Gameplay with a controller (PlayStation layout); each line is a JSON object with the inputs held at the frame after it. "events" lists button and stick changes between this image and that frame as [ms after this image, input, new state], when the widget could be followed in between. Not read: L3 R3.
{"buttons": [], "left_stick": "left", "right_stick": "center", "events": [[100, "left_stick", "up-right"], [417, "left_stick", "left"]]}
===
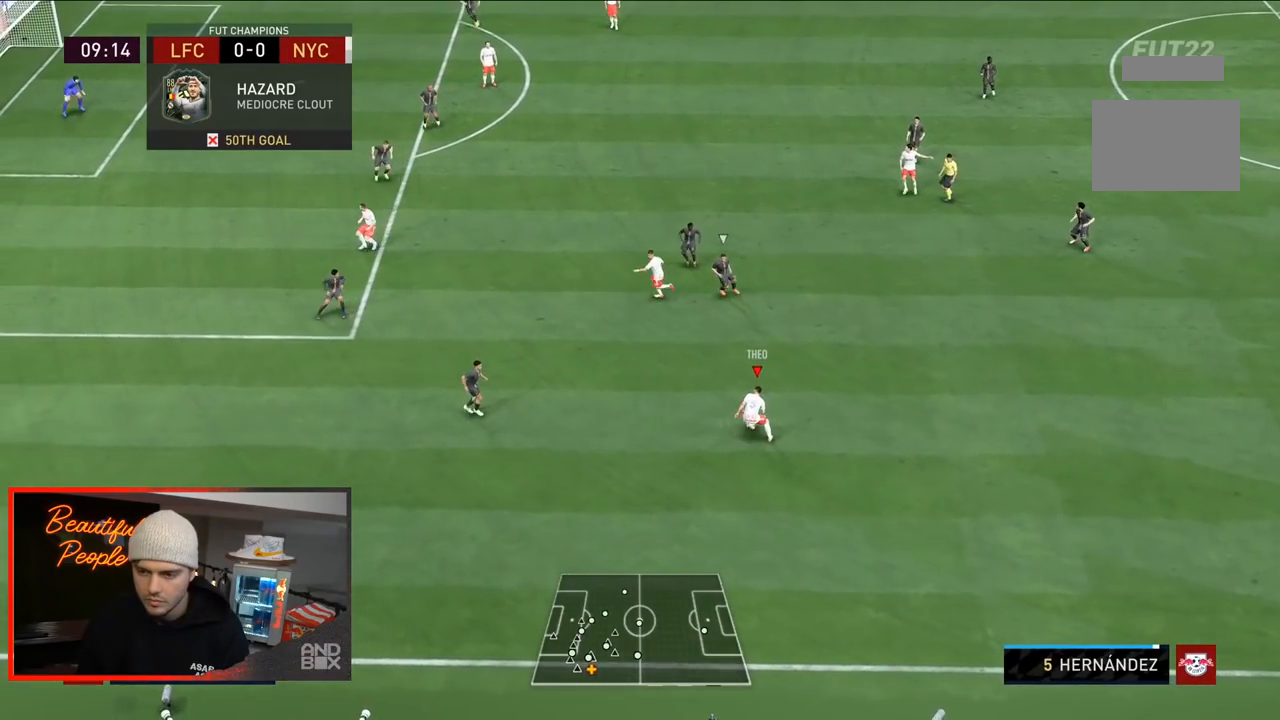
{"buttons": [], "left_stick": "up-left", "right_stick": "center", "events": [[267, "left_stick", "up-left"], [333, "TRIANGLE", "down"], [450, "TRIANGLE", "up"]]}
===
--- The problem ---
Every line holding the string "left" should be copied here, so please find those lines in the data.

--- Task solution ---
{"buttons": [], "left_stick": "left", "right_stick": "center", "events": [[100, "left_stick", "up-right"], [417, "left_stick", "left"]]}
{"buttons": [], "left_stick": "up-left", "right_stick": "center", "events": [[267, "left_stick", "up-left"], [333, "TRIANGLE", "down"], [450, "TRIANGLE", "up"]]}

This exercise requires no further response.